At first, that was a shrewd observation. A day after announcing our launch, we posted something saying Invest Atlantic would return that year. Then 10 days later, we had our first interview with an actual founder – Yan Simard of Fredericton’s Zaptap. (Simard is now CEO of Kognitv Spark). My interviews in September that year included one with 23-year-old Patrick Hankinson, who had launched a company called Compilr, which he would sell several years later for more than $20 million.

It was slow going and we didn’t think Entrevestor was going to sustain our family. In March 2012, I accepted a position with a financial firm in Calgary and we got ready to head out West. Then two things happened. First, readership and interested started to grow in Entrevestor, and not just in Nova Scotia. And second, securities regulators busted the financial company and the division I was going to be working in got shut down. We stayed in Atlantic Canada.

In the ensuing nine years, we were propelled forward by the surging growth and success of innovation-driven companies in Atlantic Canada. We experimented and tried new things. We tried expanding into Kitchener-Waterloo in 2015, but had to retreat because the economics just didn’t work.   

The smartest move we made was beginning to build the Entrevestor Databank and produce our annual Atlantic Canada Startup Data report. It’s a premium product that generates the revenue we need to provide free news.

Our competition has risen dramatically in 10 years. Journalists’ interest in innovation in the region has increased several-fold. Organizations like the Allnovascotia.com group and CBC St. John’s are doing great work covering startups. Our valiant team of three still breaks news, but we don’t own the space like we used to.

In the last decade, we’ve also had a lot of fun and made many friends. The startup story writ large has been good news, but we’ve covered some failures and controversy. My favorite story was our profile of Kirt McMaster, the Cape Bretoner who was aiming to put “a bullet through Google’s head” with a cell phone operating system that would compete with Android.

My favorite photo was this shot of Matt Vance, Founder of Matt’s Got Balls (later Castaway Golf). This company, which retrieved golf balls from water hazards, was also responsible for my favourite headline: “Matt’s Got Balls – And Great Margins”.

My favourite quote came from a Waterloo-based entrepreneur, Chanakya Ramdev, whose company SweatFree Apparel made shirts that would never develop armpit stains: “The opportunity to attack the atrocity of sweat stains is a super cool thing to do,” Ramdev told me in December 2015. “If 10 years from now, no one in this world suffers from sweat stains, I think that’s a great way to spend 10 years.”

Entrevestor now is in growth mode. Though Carol and I had been planning to move to the UK and spend summers in Nova Scotia, we’ve changed our plans and will be based in Atlantic Canada for the foreseeable future. We’ve moved to Bedford, NS (what a great spot!) and hope to hire again before too long.

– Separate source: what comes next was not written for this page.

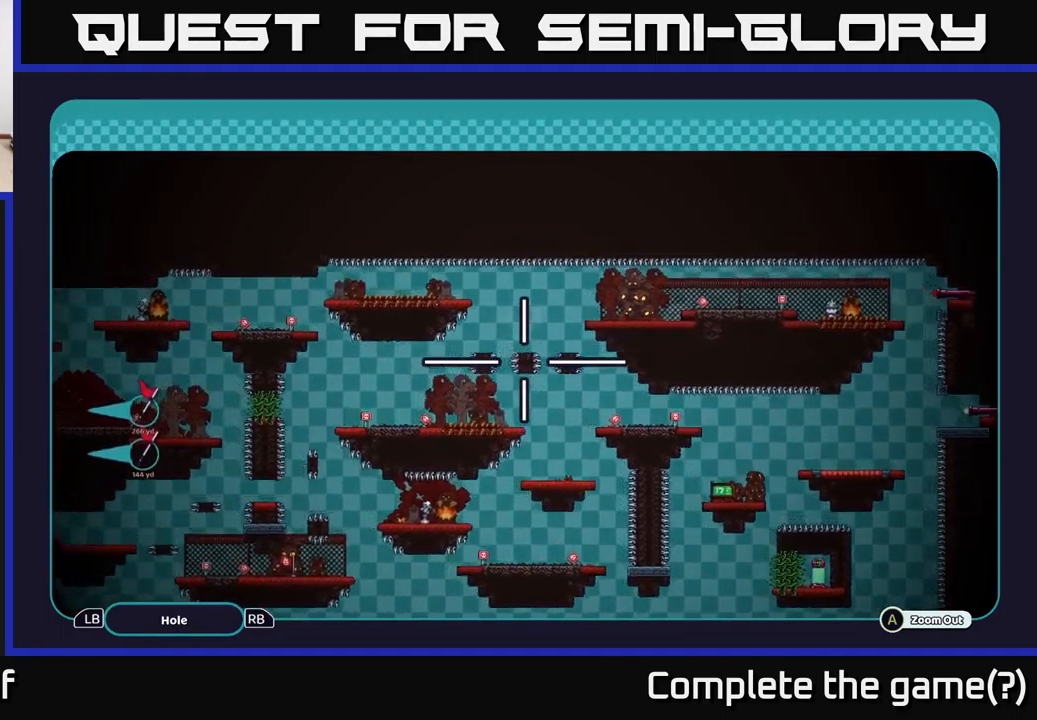
{"buttons": ["A"], "left_stick": "center", "right_stick": "center", "events": [[83, "left_stick", "center"]]}
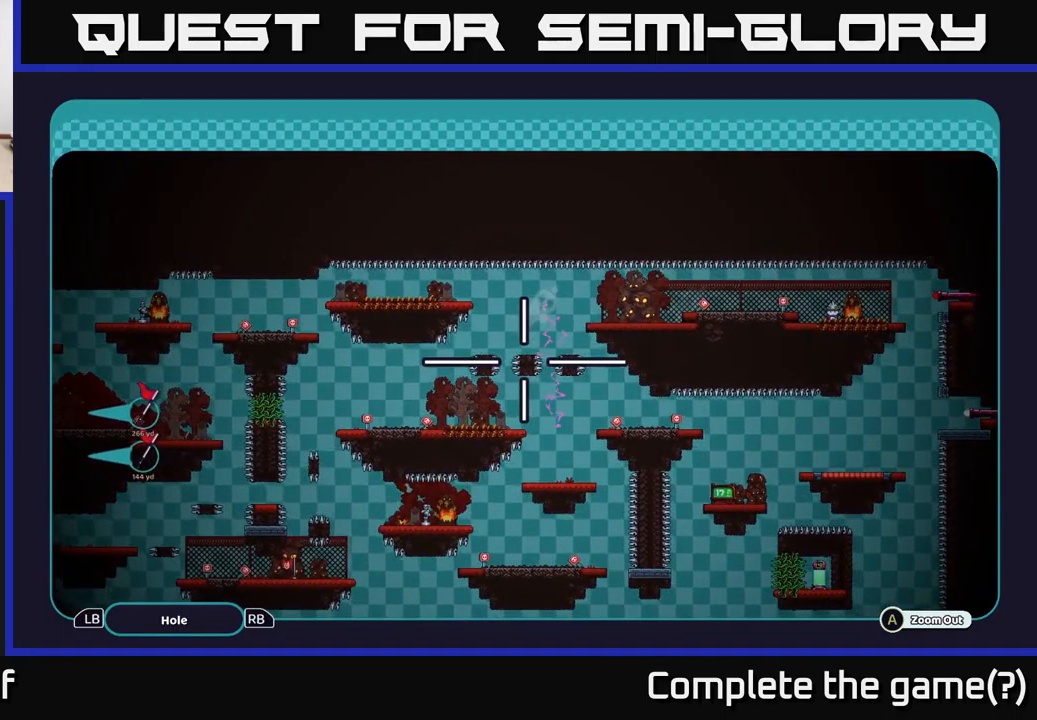
{"buttons": ["A"], "left_stick": "center", "right_stick": "center", "events": [[133, "left_stick", "up"], [216, "left_stick", "center"]]}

Our reporter Avery Mullen and I are working hard on developing a Canadian Oceantech Databank, which will underpin our growing coverage of ocean technology. One thing I find interesting as a journalist is that when we identify a coverage area we want to grow, the first thing we do is develop a databank on that sector. It shows that we’ve learned a thing or two in the past 10 years.

In closing, Carol and I would like to thank all the people and organizations who have supported us in the past decade – including all the founders who fill out our surveys each year. We couldn’t survive without them. We like to think of ourselves as a traditional community newspaper, except for the tech community. And we are thankful for the way the community has rallied around us.